The pageviews/top-per-country endpoint is now public! Take a look at the documentation here. You can query data starting from January 1, 2021, and examples can be found here. Note that, at the moment, the endpoint has a stability of 'experimental', meaning that the endpoint can change in incompatible ways at any time, without incrementing the API version. However, I don't expect this to occur.

Feel free to reach out with any questions at all.
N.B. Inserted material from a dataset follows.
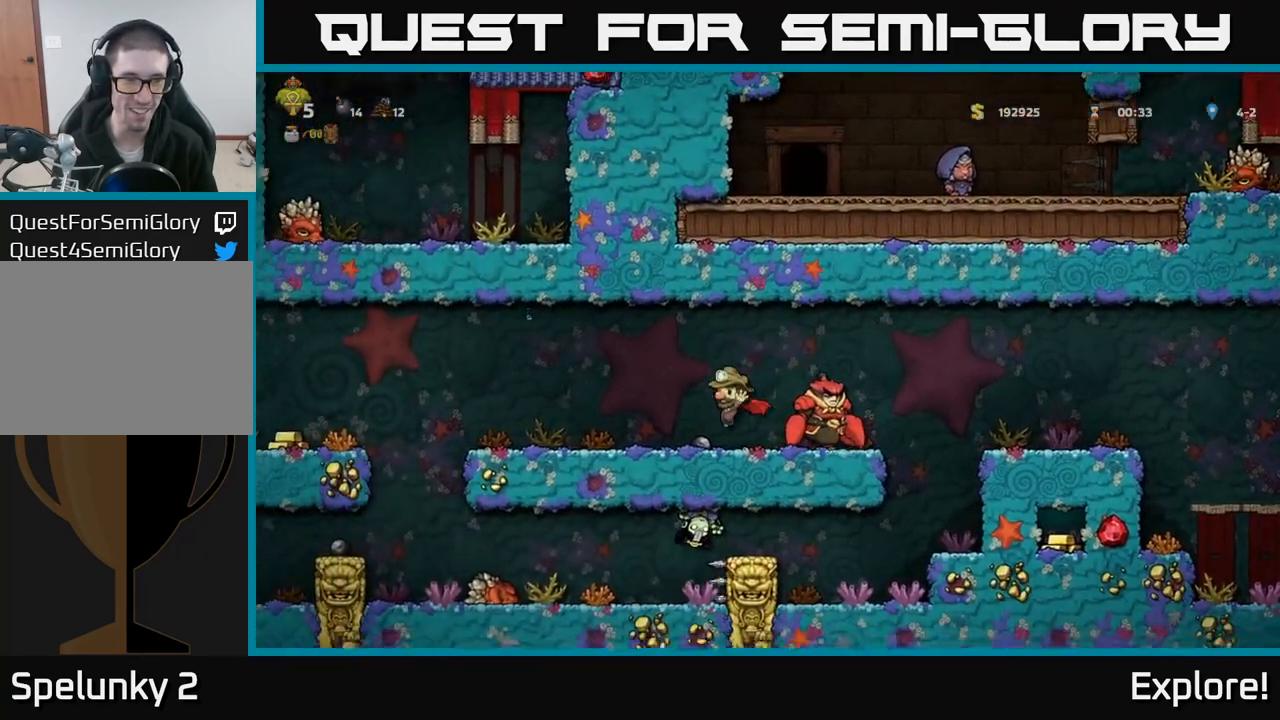
{"buttons": ["A", "DPAD_LEFT"], "left_stick": "center", "right_stick": "center", "events": [[450, "A", "down"]]}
Thanks so much to all of you for your help in designing, developing, testing, and deploying this endpoint, namely @Milimetric, @Amire80, @Isaac, @JFishback_WMF, @JAllemandou, @elukey, @razzi, @Ottomata, @Pchelolo, and @Nuria!

Awesome work @lexnasser :) This new endpoint is worth a blog post IMO :)

Thank you so much @lexnasser! This has been many years in the making and is truly excellent work doing the engineering and bringing everyone together to get it done!

This new endpoint is worth a blog post IMO :)

Very much agree -- right now I'm just going around sharing the wikitech documentation with whoever will listen :)

Piling on the thanks @lexnasser! Our team has been patiently waiting for this and glad you led it through to its completion!

lexnasser added a subscriber: lexnasser.

Passing this task over to Francisco to carry out the implementation of this data into WikiStats.